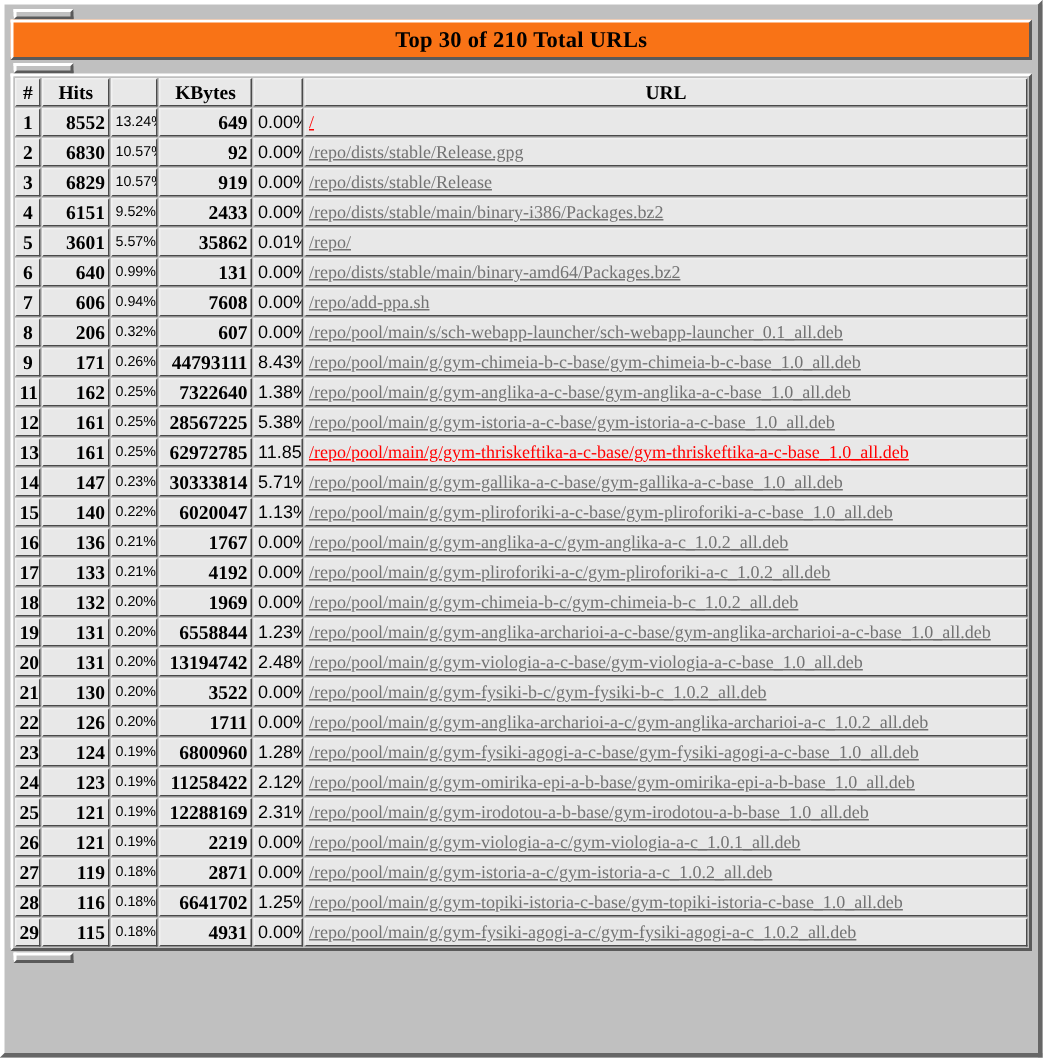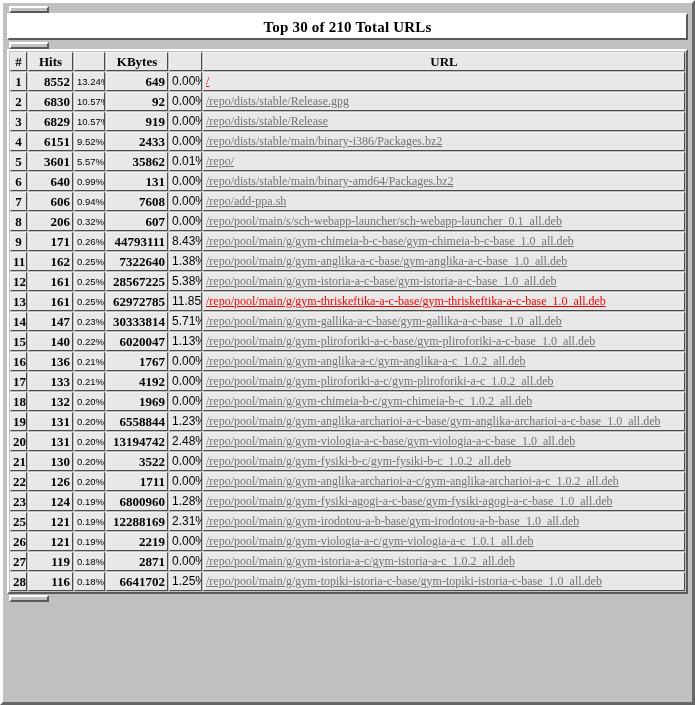--- a/index.html
+++ b/index.html
@@ -40,7 +40,7 @@
     box-sizing: border-box;
     border: 2px solid;
     border-color: #ffffff #5a5a5a #5a5a5a #ffffff;
-    background: #ffffff;
+    background: #f97316;
     height: 27px;
     line-height: 24px;
     text-align: center;

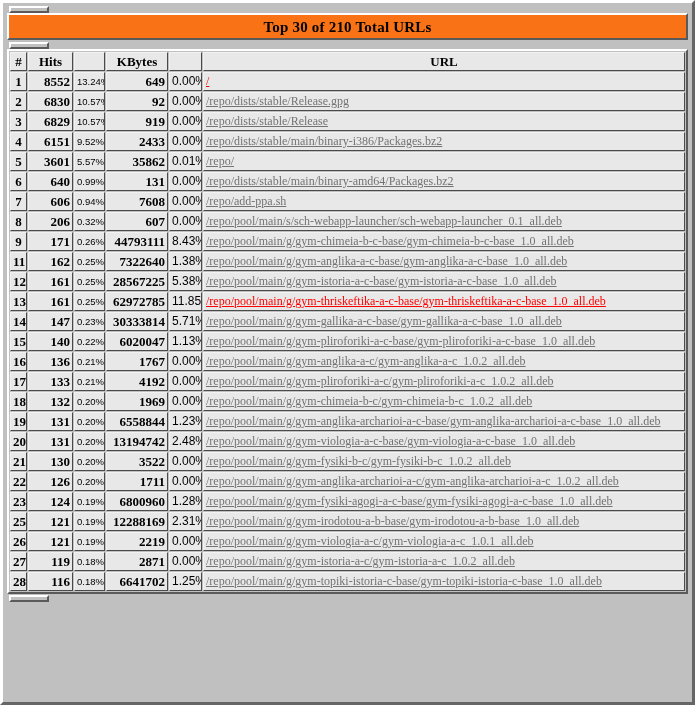--- a/index.html
+++ b/index.html
@@ -349,6 +349,14 @@
               <td class="c-url"><a class="url-link" href="#">/repo/pool/main/g/gym-fysiki-agogi-a-c-base/gym-fysiki-agogi-a-c-base_1.0_all.deb</a></td>
             </tr>
             <tr>
+              <td class="c-num">24</td>
+              <td class="c-hits">123</td>
+              <td class="c-hitspc">0.19%</td>
+              <td class="c-kb">11258422</td>
+              <td class="c-kbpc">2.12%</td>
+              <td class="c-url"><a class="url-link" href="#">/repo/pool/main/g/gym-omirika-epi-a-b-base/gym-omirika-epi-a-b-base_1.0_all.deb</a></td>
+            </tr>
+            <tr>
               <td class="c-num">25</td>
               <td class="c-hits">121</td>
               <td class="c-hitspc">0.19%</td>

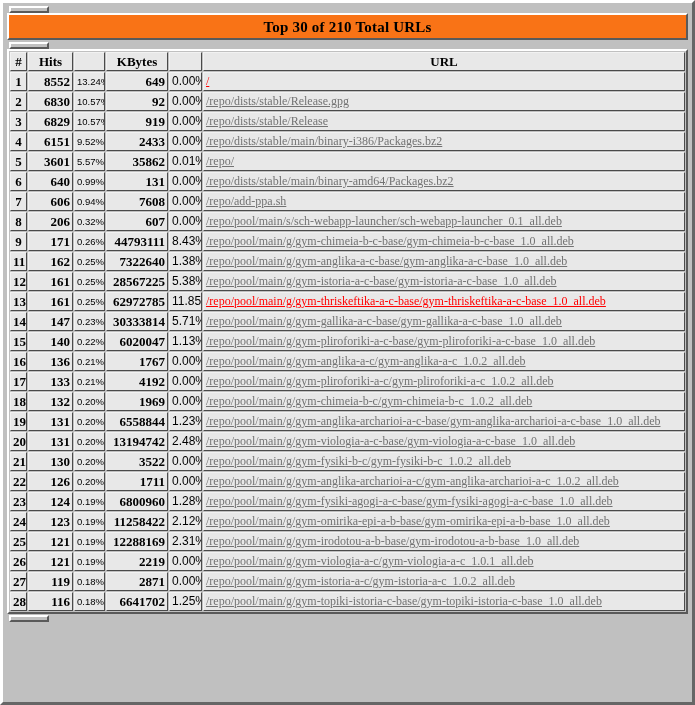--- a/index.html
+++ b/index.html
@@ -388,6 +388,14 @@
               <td class="c-kbpc">1.25%</td>
               <td class="c-url"><a class="url-link" href="#">/repo/pool/main/g/gym-topiki-istoria-c-base/gym-topiki-istoria-c-base_1.0_all.deb</a></td>
             </tr>
+            <tr>
+              <td class="c-num">29</td>
+              <td class="c-hits">115</td>
+              <td class="c-hitspc">0.18%</td>
+              <td class="c-kb">4931</td>
+              <td class="c-kbpc">0.00%</td>
+              <td class="c-url"><a class="url-link" href="#">/repo/pool/main/g/gym-fysiki-agogi-a-c/gym-fysiki-agogi-a-c_1.0.2_all.deb</a></td>
+            </tr>
           </tbody>
       </table>
     </div>

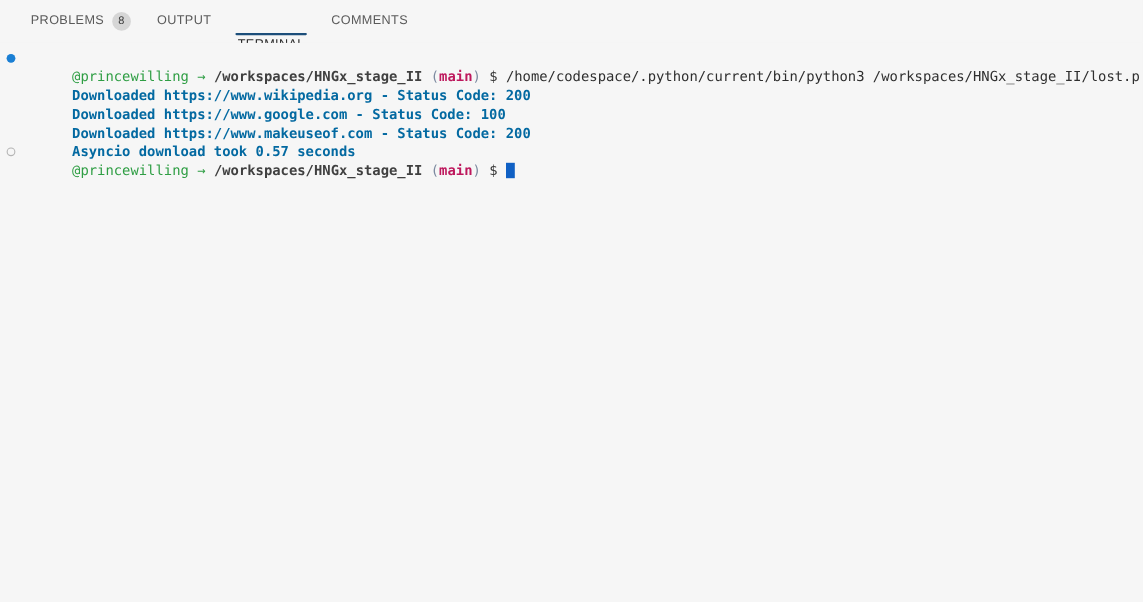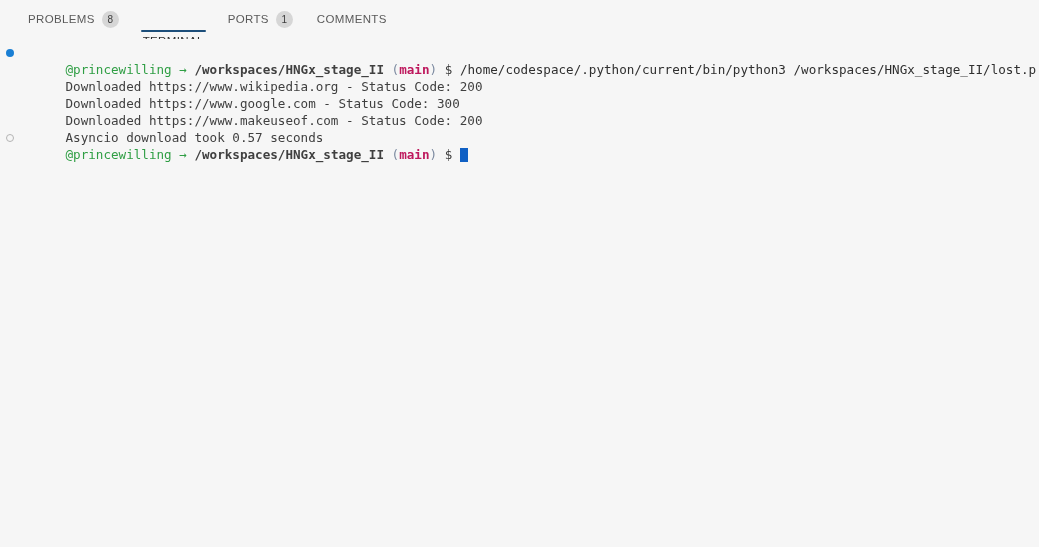--- a/index.html
+++ b/index.html
@@ -152,6 +152,9 @@
       <span class="tab-badge">8</span>
     </div>
 
+    <div class="panel-tab">
+      <span class="tab-label">OUTPUT</span>
+    </div>
 
 
     <div class="panel-tab active">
★ ★ ★ ★ ★ ★ ★
§ **REQUIRED WORK**
Each line with the string "pool" counts once; report how many such lines the material has, as a bare number.

§ **SOLUTION**
4